View from the Astoria column park.
Astoria Column Park (Photo credit: Peggy Cleveland)

Pro tip: On the way to the Oregon Coast stop in Astoria, we visited the Astoria Column. Perched above the city, it offers quite breathtaking 360 degree views. The column is beautifully adorned with artwork depicting Astoria’s history. There’s a gift shop on site and even if you don’t fancy climbing to the top of the column, the views from the surrounding park are spectacular. On a clear day, you can see down the Columbia River Gorge, out to the Pacific Ocean, and across the Columbia River to Washington.

Silverton Murals.
Silverton Murals (Photo credit: Peggy Cleveland)

3. Silverton

The quaint little town of Silverton is located in what is called the Quiet Side of the Willamette Valley and it is simply adorable. It’s like a Victorian time capsule as you stroll through downtown streets filled with 19and century buildings. Silver Creek runs through town and has lovely covered bridges which are also popular. Be sure to stop by the Visitor Center to pick up a map or download the Silverton Mural Society app and check out these stunning 30+ works of art that depict key events in the town’s history.

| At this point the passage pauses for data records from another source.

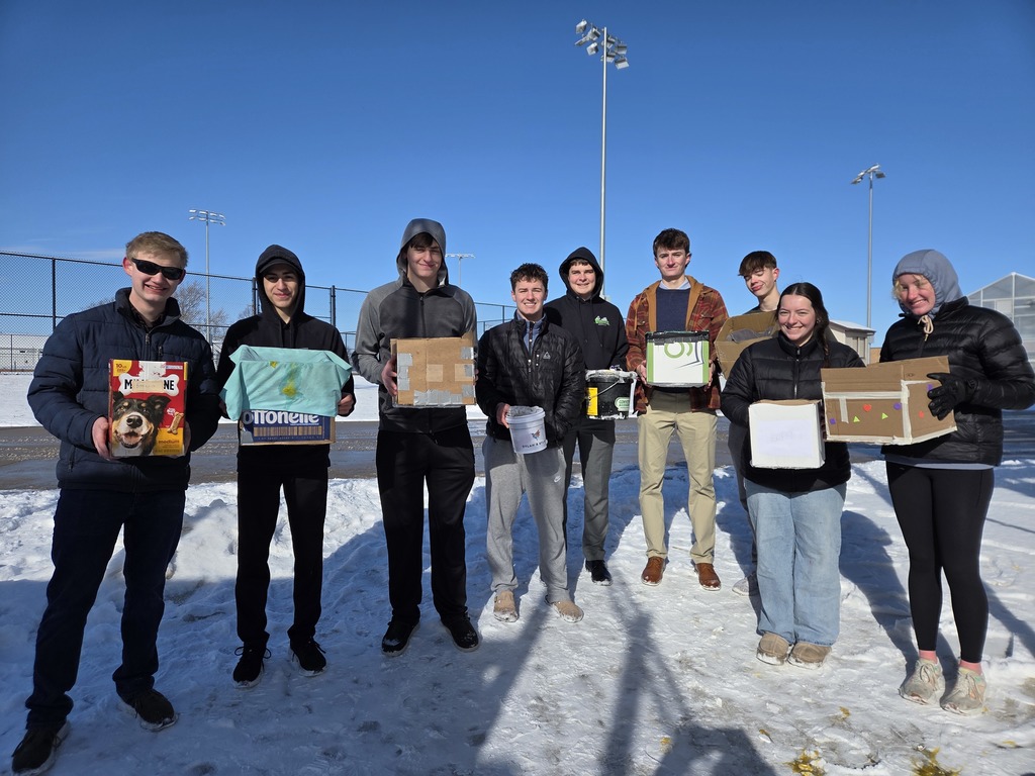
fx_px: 688
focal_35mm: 23
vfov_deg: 58.9
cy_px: 388
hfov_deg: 73.9
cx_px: 518
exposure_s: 1/7891
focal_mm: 5.4
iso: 64
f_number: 1.8
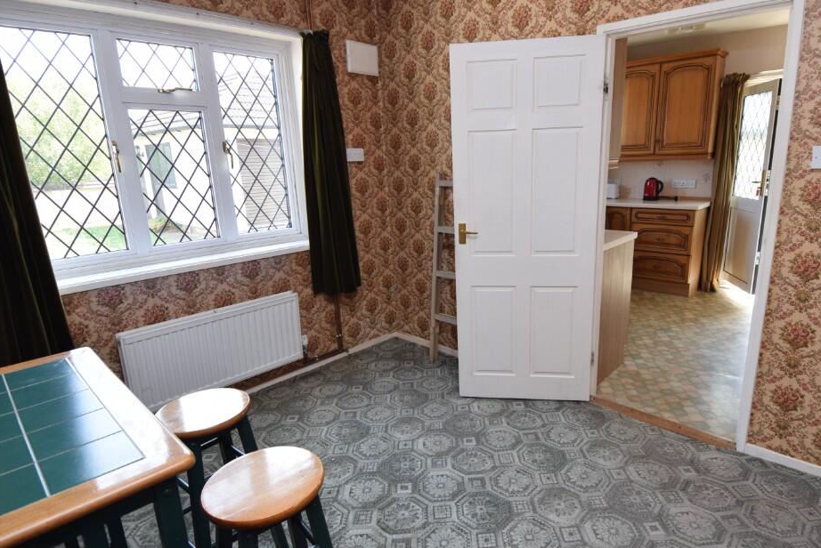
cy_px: 276
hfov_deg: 83.7
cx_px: 446
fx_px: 456
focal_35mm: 20
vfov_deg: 62.0
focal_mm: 12
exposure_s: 1/125
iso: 400
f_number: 5.6
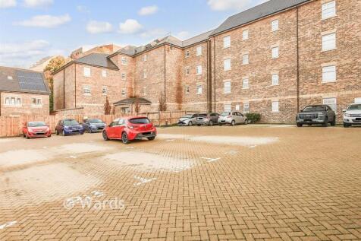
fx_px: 190
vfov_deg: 64.5
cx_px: 180
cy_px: 120
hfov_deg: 86.9
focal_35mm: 19
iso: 320
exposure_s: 1/200
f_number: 8
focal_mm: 13
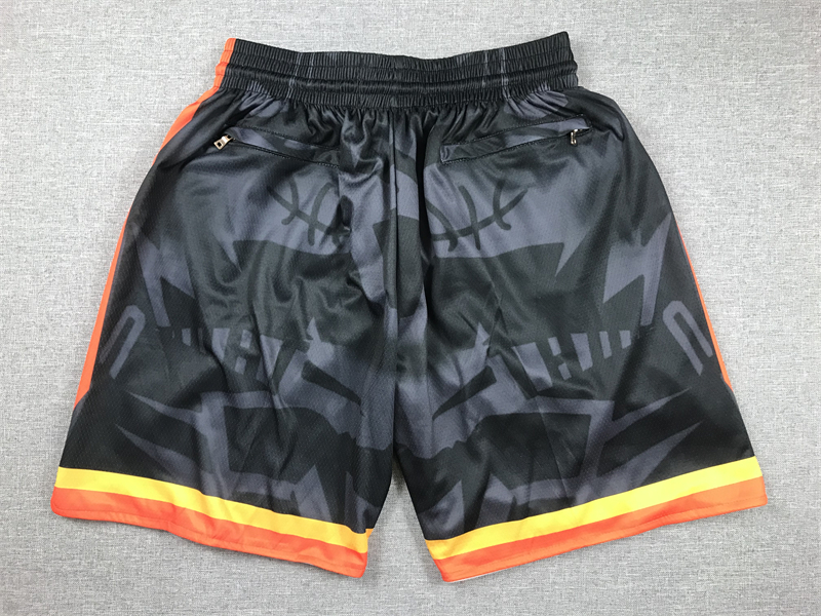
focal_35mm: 28
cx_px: 410
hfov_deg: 63.4
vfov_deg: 49.7
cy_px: 308
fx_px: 664
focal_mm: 3.99
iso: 32
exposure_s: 1/33
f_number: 1.8
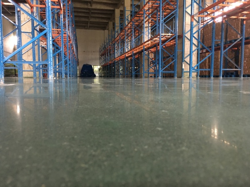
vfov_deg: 48.2
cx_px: 125
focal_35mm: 29
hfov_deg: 61.7
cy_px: 94
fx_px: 209
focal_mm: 4.15
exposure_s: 1/17
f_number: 2.2
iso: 400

Plan to stay at the Oregon Garden Resort which is a short drive from downtown Silverton. It is adjacent to Oregon Gardens and is in a beautiful setting. The complex is spread over separate buildings and there is plenty of parking space. It is a full service resort with a restaurant and spa. Be sure to visit the on-site Fireside Lounge which, as the name suggests, has a large two-sided floor-to-ceiling stone fireplace that is so spectacular. It’s a great place to listen to live music and enjoy local Oregon wine and light snacks. The resort has partnered with the Cascade Foothills winemakers. This is a group of 15 small, family-run wineries that offer special incentives for those staying at the resort. Simply present proof of stay at the tasting rooms to receive discounts or free tastings.

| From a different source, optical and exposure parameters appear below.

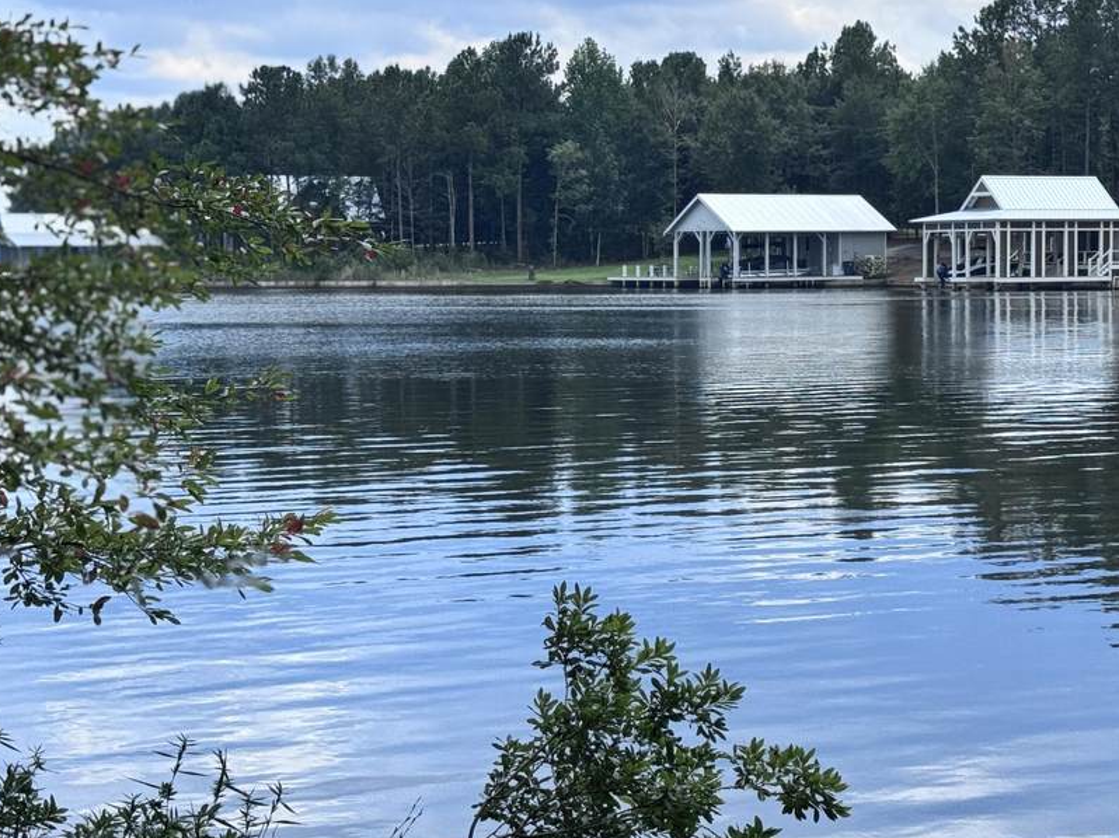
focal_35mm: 77
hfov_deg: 25.3
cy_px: 378
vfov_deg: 19.1
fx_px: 2488
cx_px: 674
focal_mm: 6.76
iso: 64
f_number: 1.78
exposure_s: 1/2959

covered bridge in Silverton, Oregon.
Covered Bridge, Silverton (Photo credit: Peggy Cleveland)

Any visit to this area must include a stop at the Oregon Garden. These lovely gardens come alive as the weather warms with stunning displays of flowers and the diverse botanical wealth of the Willamette Valley. There are over 20 gardens and a distinctive 400-year-old oak tree known as the Oregon Heritage Tree. Also on site is Frank Lloyd Wright’s only home in Oregon known as the Gordon House. It is an example of his Usonian homes which were designed to be affordable, in tune with the land, and unique to the United States of North America (USONA). It was one of his last works and it was completed after his death. The guided tour was very informative and I learned a lot about his work.

The country roads around Silverton make for a beautiful drive. Visit Silver Falls State Park, famous for its multiple waterfalls. The Benedictine Abbey of Mount Angel is an oasis of peace where the monks follow the traditional monastic life as transmitted by Saint Benedict. Walk the Stations of the Cross in the field and it will take you through the passion of Jesus Christ. The monks grow their own hops and craft a renowned beer using a centuries-old process. The beer is sold to the public in their brewery.

There are so many options of places to explore from Portland. You could spend several weekends exploring the Columbia River Gorge.

Flag of the Port of Kalama.
Kalama Harbor Pavilion (Photo credit: Peggy Cleveland)

4. Kalama

For a quick overnight, head north to the town of Kalama, Washington, which is nestled on the banks of the Columbia River, about 30 minutes north of Portland. This port city has miles of shoreline with beaches, public parks and a marina. Located on the waterfront, Marine Park, a 5-acre park with scenic paved pathways is home to the tallest one-piece totem pole in the Pacific Northwest. It is very impressive. Also at the port is the Transportation Interpretive Center which tells the story of the Cowlitz tribe, early settlers, and how Kalama became a transportation hub with a port, railroads, and interstate highway.

Stay at Kalama Harbor Lodge, a McMenamins hotel. Right on the water, it’s a tribute to Kalama’s namesake. A native Hawaiian, John Kalama, was one of many Hawaiians who came to the Pacific Northwest to work for the Hudson’s Bay Company. The hotel information describes it as a museum, but with beer. Print the hiking guide from the hotel’s website and explore this fascinating lodge designed to resemble Maui’s historic Pioneer Inn.